Segment Start: RECORDS TO PROCESS

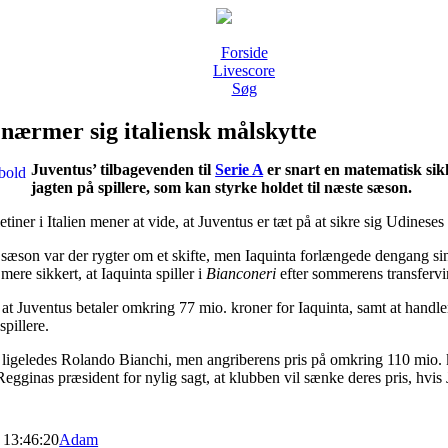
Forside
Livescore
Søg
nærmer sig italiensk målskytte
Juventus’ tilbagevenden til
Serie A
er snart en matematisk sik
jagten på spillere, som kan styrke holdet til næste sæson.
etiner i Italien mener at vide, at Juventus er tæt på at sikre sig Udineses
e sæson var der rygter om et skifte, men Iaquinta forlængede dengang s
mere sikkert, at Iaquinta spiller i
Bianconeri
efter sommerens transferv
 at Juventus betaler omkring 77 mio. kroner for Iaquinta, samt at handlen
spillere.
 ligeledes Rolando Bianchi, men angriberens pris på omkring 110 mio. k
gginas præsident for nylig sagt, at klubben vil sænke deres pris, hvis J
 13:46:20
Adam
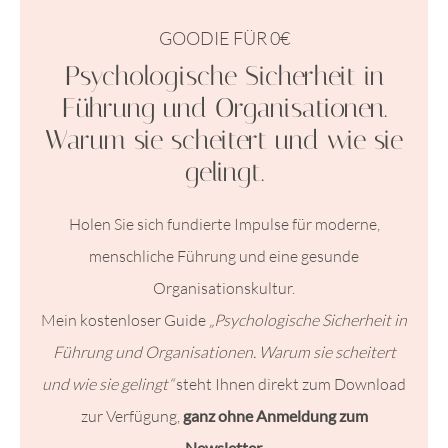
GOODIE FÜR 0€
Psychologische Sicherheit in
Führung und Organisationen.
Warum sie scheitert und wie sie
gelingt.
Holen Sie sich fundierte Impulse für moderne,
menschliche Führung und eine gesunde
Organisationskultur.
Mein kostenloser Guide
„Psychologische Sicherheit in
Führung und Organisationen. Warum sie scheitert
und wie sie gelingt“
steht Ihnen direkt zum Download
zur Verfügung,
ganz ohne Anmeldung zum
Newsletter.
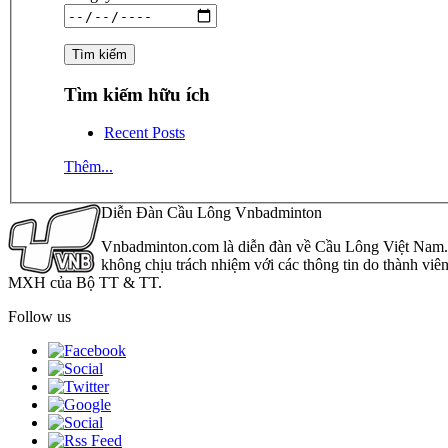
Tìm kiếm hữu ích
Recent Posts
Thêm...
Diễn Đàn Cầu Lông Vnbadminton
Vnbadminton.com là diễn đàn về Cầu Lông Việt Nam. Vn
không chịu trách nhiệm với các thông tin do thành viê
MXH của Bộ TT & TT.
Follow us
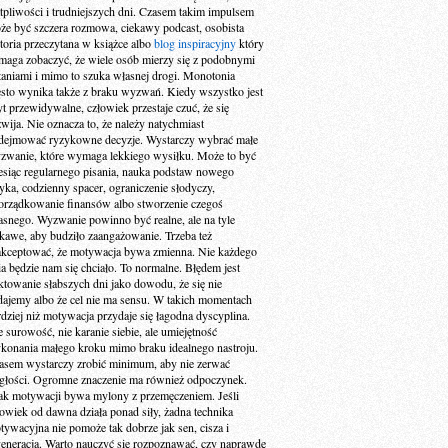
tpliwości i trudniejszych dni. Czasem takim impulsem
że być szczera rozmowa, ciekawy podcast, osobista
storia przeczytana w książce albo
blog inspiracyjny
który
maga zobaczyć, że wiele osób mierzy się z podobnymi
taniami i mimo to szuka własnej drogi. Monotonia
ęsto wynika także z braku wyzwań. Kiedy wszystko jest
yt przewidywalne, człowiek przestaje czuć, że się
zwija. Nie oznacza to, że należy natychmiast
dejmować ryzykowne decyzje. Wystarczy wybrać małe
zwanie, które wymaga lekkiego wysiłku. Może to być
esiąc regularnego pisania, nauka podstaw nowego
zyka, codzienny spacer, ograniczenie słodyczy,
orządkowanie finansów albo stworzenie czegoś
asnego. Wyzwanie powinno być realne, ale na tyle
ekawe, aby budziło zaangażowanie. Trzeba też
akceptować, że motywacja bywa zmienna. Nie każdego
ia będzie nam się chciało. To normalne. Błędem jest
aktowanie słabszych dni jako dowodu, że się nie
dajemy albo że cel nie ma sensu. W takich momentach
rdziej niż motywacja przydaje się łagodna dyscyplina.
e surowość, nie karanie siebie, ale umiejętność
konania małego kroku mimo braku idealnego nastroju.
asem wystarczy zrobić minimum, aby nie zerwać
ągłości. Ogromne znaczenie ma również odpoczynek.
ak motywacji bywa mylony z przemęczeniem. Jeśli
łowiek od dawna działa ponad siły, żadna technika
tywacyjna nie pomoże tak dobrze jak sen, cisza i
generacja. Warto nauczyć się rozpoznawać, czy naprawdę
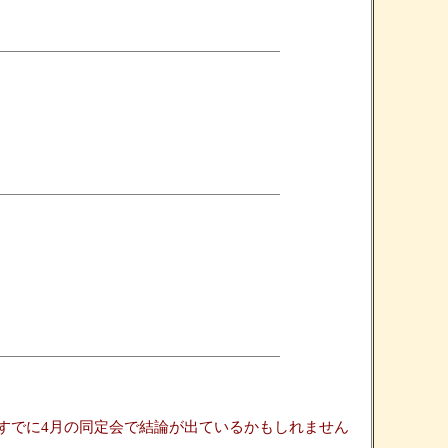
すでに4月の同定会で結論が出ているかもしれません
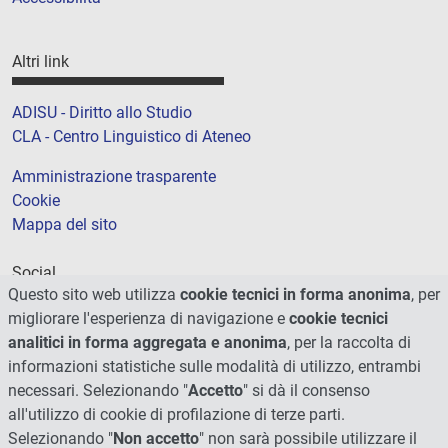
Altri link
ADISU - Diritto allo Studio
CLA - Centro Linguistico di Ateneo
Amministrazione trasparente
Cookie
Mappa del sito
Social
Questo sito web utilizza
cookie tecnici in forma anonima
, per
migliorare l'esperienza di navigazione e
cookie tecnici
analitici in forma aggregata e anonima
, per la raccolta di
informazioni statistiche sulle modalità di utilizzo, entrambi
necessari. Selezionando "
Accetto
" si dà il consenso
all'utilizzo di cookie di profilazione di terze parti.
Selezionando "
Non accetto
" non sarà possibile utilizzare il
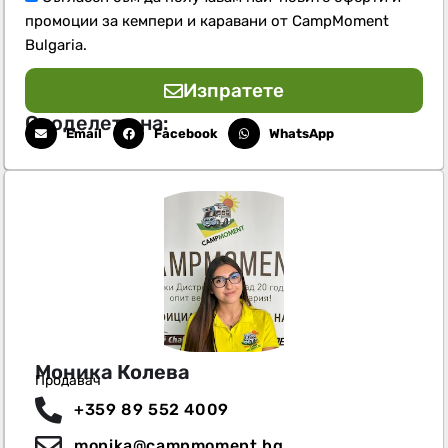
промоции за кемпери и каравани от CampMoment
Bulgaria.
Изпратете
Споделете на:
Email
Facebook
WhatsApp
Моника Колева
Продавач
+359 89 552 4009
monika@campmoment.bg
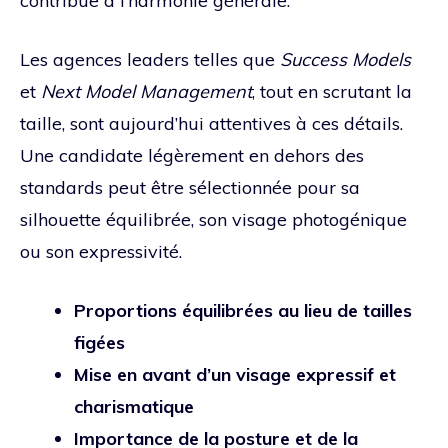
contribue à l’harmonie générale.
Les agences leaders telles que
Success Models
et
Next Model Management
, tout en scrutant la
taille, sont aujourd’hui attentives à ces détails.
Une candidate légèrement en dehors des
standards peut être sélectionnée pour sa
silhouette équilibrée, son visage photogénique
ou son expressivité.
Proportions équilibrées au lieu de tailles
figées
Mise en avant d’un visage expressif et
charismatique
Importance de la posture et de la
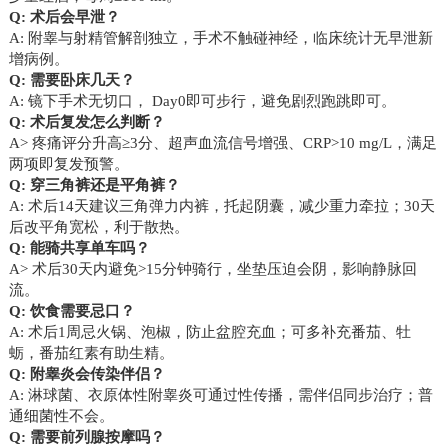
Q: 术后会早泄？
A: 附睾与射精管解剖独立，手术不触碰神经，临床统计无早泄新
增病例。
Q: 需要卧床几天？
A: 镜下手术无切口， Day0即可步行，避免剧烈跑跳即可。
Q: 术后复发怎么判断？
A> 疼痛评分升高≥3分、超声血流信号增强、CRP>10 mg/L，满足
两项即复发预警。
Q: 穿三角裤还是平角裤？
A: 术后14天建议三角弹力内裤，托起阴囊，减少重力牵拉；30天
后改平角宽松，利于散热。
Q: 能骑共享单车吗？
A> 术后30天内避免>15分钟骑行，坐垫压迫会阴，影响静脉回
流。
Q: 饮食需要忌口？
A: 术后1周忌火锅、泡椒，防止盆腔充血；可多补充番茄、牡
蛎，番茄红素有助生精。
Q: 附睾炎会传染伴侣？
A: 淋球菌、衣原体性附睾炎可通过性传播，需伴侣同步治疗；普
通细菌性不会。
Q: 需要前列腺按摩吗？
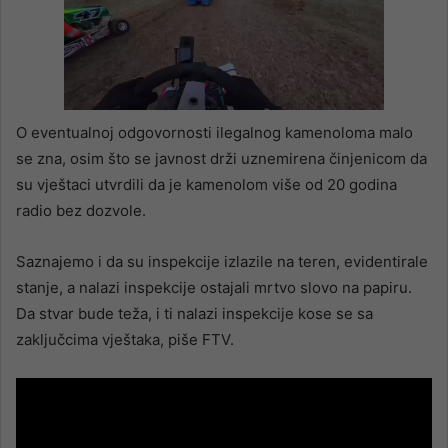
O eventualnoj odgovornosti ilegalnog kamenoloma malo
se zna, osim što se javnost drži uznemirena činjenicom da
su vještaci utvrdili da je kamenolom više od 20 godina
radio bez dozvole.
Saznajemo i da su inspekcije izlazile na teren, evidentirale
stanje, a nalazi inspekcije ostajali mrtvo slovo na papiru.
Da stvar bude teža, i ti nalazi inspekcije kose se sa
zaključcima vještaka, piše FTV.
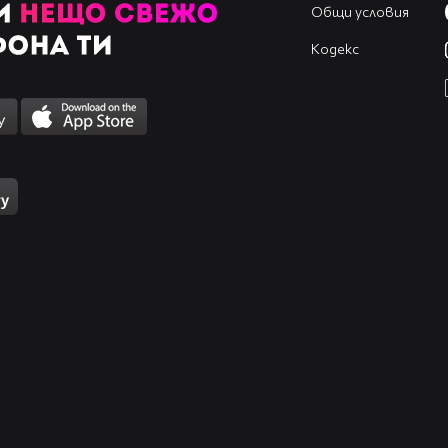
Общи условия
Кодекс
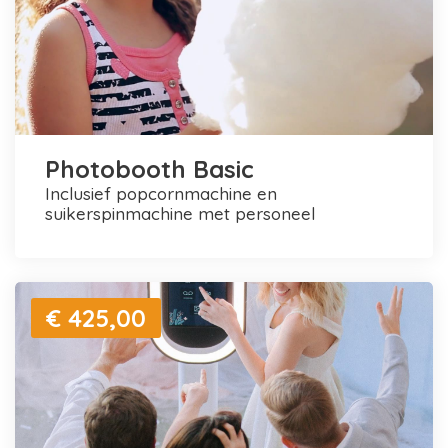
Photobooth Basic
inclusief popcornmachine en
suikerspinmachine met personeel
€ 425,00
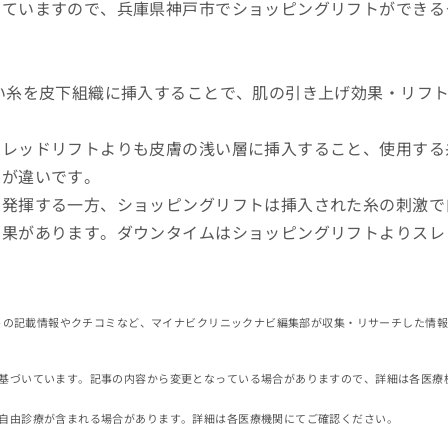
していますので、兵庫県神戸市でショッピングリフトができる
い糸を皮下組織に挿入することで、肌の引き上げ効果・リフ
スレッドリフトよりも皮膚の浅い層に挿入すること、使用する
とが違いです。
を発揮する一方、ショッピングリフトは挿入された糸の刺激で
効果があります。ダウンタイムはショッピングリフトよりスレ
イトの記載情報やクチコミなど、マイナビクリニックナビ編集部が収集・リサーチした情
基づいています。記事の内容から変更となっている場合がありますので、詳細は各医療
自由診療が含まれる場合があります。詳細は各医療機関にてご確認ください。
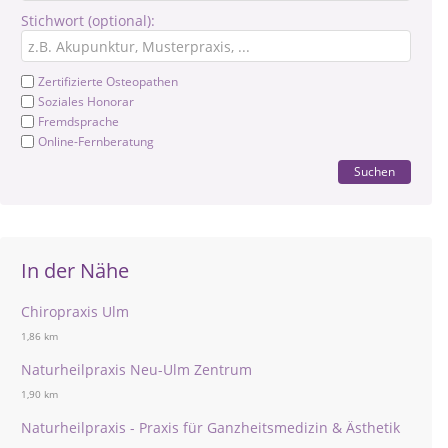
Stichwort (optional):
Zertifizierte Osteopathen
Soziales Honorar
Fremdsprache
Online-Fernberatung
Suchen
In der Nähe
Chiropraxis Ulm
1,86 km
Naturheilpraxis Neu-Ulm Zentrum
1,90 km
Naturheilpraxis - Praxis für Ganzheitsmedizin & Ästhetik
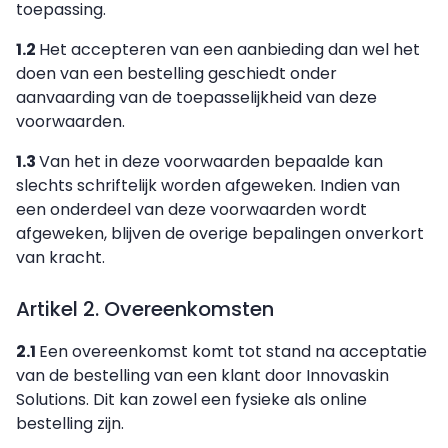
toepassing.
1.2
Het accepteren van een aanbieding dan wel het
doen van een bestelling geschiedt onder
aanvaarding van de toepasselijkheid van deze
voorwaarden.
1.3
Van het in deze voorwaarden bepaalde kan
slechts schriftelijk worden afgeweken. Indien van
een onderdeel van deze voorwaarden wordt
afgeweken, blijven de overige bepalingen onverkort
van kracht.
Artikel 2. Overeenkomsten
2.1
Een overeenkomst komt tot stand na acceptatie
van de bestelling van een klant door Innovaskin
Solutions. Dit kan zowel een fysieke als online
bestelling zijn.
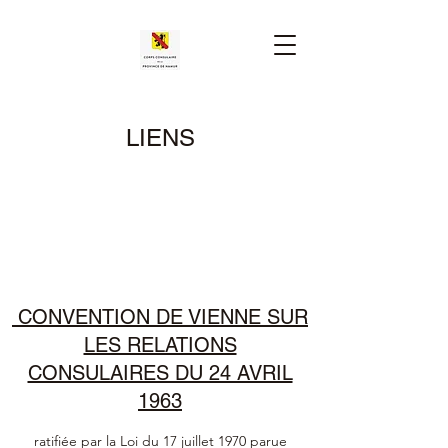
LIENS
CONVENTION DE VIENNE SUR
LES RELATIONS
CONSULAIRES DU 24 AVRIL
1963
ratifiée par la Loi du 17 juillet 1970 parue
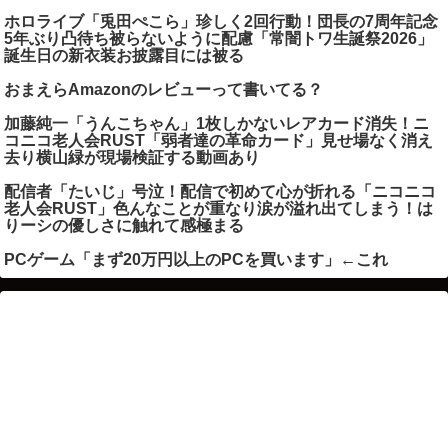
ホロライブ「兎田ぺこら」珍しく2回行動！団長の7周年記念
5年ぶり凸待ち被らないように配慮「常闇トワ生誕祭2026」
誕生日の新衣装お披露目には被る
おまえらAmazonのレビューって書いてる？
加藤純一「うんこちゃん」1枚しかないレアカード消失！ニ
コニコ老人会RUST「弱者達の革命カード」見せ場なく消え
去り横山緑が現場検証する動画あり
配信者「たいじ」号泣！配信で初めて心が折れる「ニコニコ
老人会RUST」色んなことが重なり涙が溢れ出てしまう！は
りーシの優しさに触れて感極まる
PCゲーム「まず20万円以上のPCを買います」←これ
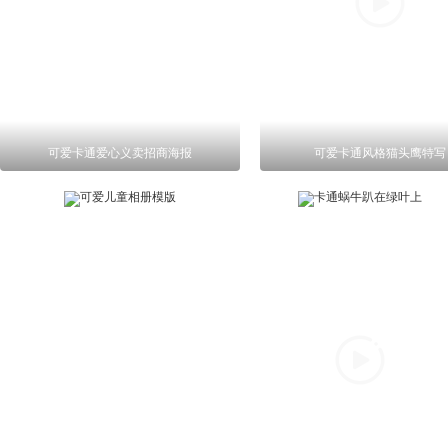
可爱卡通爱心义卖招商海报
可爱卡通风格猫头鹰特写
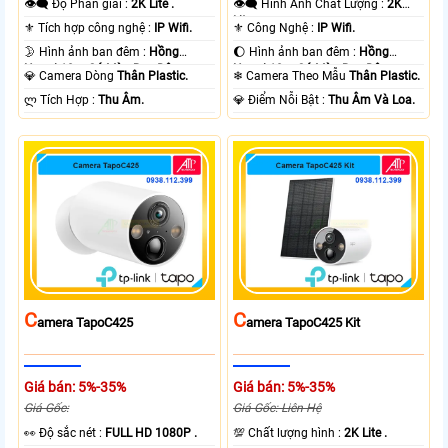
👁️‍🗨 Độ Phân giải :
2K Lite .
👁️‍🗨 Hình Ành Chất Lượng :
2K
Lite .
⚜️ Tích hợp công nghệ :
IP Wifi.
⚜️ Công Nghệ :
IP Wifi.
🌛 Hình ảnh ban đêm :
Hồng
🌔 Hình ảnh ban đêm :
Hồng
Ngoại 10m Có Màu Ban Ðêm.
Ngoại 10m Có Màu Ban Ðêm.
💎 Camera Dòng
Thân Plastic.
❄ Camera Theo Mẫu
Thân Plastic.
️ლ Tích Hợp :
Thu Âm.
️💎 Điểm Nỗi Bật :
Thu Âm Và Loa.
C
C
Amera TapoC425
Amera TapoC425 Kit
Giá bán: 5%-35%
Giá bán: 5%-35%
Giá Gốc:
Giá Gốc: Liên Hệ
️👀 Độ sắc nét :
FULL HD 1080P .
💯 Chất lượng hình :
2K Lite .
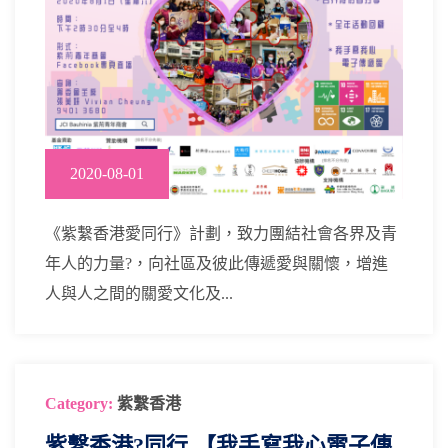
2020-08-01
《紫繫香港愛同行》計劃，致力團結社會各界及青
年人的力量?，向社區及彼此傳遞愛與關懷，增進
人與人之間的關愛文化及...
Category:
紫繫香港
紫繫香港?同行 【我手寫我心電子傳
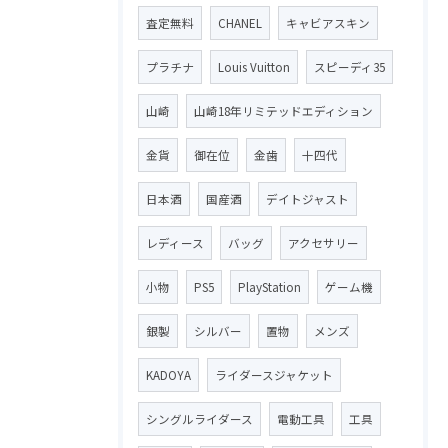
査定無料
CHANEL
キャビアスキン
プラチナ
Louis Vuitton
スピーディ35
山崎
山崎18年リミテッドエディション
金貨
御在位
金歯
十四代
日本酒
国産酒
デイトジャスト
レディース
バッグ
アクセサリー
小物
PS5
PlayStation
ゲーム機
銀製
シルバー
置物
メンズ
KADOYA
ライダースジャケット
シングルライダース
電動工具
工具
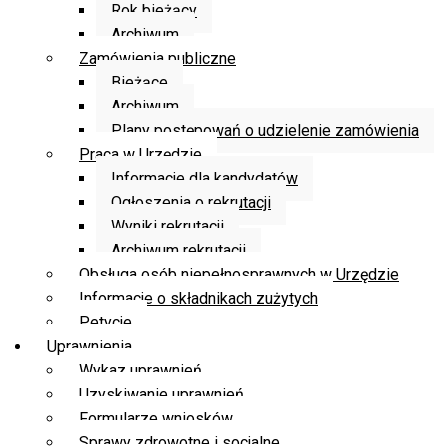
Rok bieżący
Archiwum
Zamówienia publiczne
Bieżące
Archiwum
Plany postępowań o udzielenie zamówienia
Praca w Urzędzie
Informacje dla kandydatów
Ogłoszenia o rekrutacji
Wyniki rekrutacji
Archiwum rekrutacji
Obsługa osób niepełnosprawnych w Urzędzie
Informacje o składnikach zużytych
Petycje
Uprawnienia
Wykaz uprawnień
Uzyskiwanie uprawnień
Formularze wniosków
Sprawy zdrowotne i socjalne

Segment End: RECORDS TO PROCESS

DIRECTIONS FOR THIS TASK: Output exactly those lines of the data above that run from the line with "doen van een bestelling geschiedt onder" up to and including the line with "Praca w Urzędzie". No pictures go in.

SOLUTION FOR THIS TASK:
doen van een bestelling geschiedt onder
aanvaarding van de toepasselijkheid van deze
voorwaarden.
1.3
Van het in deze voorwaarden bepaalde kan
slechts schriftelijk worden afgeweken. Indien van
een onderdeel van deze voorwaarden wordt
afgeweken, blijven de overige bepalingen onverkort
van kracht.
Artikel 2. Overeenkomsten
2.1
Een overeenkomst komt tot stand na acceptatie
van de bestelling van een klant door Innovaskin
Solutions. Dit kan zowel een fysieke als online
bestelling zijn.
LIENS
CONVENTION DE VIENNE SUR
LES RELATIONS
CONSULAIRES DU 24 AVRIL
1963
ratifiée par la Loi du 17 juillet 1970 parue
ホロライブ「兎田ぺこら」珍しく2回行動！団長の7周年記念
5年ぶり凸待ち被らないように配慮「常闇トワ生誕祭2026」
誕生日の新衣装お披露目には被る
おまえらAmazonのレビューって書いてる？
加藤純一「うんこちゃん」1枚しかないレアカード消失！ニ
コニコ老人会RUST「弱者達の革命カード」見せ場なく消え
去り横山緑が現場検証する動画あり
配信者「たいじ」号泣！配信で初めて心が折れる「ニコニコ
老人会RUST」色んなことが重なり涙が溢れ出てしまう！は
りーシの優しさに触れて感極まる
PCゲーム「まず20万円以上のPCを買います」←これ
可爱卡通爱心义卖招商海报
可爱卡通风格猫头鹰特写
👁️‍🗨 Độ Phân giải :
2K Lite .
👁️‍🗨 Hình Ành Chất Lượng :
2K
Lite .
⚜️ Tích hợp công nghệ :
IP Wifi.
⚜️ Công Nghệ :
IP Wifi.
🌛 Hình ảnh ban đêm :
Hồng
🌔 Hình ảnh ban đêm :
Hồng
Ngoại 10m Có Màu Ban Ðêm.
Ngoại 10m Có Màu Ban Ðêm.
💎 Camera Dòng
Thân Plastic.
❄ Camera Theo Mẫu
Thân Plastic.
️ლ Tích Hợp :
Thu Âm.
️💎 Điểm Nỗi Bật :
Thu Âm Và Loa.
C
C
Amera TapoC425
Amera TapoC425 Kit
Giá bán: 5%-35%
Giá bán: 5%-35%
Giá Gốc:
Giá Gốc: Liên Hệ
️👀 Độ sắc nét :
FULL HD 1080P .
💯 Chất lượng hình :
2K Lite .
2020-08-01
《紫繫香港愛同行》計劃，致力團結社會各界及青
年人的力量?，向社區及彼此傳遞愛與關懷，增進
人與人之間的關愛文化及...
Category:
紫繫香港
紫繫香港?同行 【我手寫我心電子傳
査定無料
CHANEL
キャビアスキン
プラチナ
Louis Vuitton
スピーディ35
山崎
山崎18年リミテッドエディション
金貨
御在位
金歯
十四代
日本酒
国産酒
デイトジャスト
レディース
バッグ
アクセサリー
小物
PS5
PlayStation
ゲーム機
銀製
シルバー
置物
メンズ
KADOYA
ライダースジャケット
シングルライダース
電動工具
工具
Rok bieżący
Archiwum
Zamówienia publiczne
Bieżące
Archiwum
Plany postępowań o udzielenie zamówienia
Praca w Urzędzie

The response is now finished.